_THE RECORDS_
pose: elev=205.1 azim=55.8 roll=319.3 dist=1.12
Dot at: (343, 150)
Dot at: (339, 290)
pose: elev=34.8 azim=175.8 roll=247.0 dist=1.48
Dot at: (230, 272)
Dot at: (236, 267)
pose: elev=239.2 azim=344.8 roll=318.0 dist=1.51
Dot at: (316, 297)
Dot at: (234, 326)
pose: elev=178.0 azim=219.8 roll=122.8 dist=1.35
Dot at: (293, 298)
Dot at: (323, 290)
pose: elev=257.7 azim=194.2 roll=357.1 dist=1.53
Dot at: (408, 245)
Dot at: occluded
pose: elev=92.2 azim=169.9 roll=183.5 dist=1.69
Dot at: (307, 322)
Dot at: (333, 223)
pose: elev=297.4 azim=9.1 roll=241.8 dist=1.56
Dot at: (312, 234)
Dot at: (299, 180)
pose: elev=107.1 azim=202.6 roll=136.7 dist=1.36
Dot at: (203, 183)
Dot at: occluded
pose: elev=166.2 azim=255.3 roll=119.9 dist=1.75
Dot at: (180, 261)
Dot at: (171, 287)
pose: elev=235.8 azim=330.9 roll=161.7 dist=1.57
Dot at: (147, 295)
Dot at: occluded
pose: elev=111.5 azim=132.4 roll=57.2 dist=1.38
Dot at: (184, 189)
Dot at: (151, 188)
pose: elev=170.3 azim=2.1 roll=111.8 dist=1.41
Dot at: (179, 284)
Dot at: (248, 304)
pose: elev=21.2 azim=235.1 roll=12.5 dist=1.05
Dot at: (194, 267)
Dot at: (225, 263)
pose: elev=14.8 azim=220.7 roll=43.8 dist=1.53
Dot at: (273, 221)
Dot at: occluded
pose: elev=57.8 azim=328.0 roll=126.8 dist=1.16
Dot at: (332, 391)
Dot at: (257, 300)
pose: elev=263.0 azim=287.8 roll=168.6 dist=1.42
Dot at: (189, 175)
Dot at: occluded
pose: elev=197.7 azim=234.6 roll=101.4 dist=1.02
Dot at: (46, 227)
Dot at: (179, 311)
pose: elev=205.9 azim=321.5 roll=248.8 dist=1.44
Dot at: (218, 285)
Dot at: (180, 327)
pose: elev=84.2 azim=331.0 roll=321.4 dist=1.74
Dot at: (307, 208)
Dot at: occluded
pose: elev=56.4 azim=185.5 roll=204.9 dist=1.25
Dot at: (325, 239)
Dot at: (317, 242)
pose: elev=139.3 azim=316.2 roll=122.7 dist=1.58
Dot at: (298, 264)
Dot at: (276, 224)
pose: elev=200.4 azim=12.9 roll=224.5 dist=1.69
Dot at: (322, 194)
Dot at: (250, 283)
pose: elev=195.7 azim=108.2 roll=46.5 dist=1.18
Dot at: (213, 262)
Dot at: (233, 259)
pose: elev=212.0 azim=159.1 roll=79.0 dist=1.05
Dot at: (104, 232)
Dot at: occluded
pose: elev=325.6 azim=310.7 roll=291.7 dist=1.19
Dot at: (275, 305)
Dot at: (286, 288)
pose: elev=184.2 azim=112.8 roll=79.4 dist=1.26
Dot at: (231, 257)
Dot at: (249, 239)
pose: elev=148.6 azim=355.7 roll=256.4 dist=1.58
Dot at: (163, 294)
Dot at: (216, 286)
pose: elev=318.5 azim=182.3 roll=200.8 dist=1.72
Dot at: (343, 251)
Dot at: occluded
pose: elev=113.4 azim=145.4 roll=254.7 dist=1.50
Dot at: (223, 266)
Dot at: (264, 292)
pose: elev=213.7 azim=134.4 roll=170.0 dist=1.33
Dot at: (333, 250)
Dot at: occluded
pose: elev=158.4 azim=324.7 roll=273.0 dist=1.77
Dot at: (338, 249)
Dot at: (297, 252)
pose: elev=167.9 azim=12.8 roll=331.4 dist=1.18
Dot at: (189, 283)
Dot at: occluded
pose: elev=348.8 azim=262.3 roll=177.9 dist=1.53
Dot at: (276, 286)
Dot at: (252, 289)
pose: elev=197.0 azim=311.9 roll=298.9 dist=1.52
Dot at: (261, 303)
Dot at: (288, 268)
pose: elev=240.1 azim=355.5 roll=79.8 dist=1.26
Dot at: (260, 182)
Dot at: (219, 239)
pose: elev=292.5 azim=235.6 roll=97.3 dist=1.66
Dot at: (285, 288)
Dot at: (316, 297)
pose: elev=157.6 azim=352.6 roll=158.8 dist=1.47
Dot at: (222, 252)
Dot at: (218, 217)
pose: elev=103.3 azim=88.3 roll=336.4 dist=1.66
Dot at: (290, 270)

_YOUR OBJECTIVE_
Format the listing above as a Markdown table with columns Row and Line, starting at its first line and ending at the line containing "Dot at: (234, 326)". Number each line in order and leave out any blank lines.

_THE SOLUTION_
| Row | Line |
|---|---|
| 1 | pose: elev=205.1 azim=55.8 roll=319.3 dist=1.12 |
| 2 | Dot at: (343, 150) |
| 3 | Dot at: (339, 290) |
| 4 | pose: elev=34.8 azim=175.8 roll=247.0 dist=1.48 |
| 5 | Dot at: (230, 272) |
| 6 | Dot at: (236, 267) |
| 7 | pose: elev=239.2 azim=344.8 roll=318.0 dist=1.51 |
| 8 | Dot at: (316, 297) |
| 9 | Dot at: (234, 326) |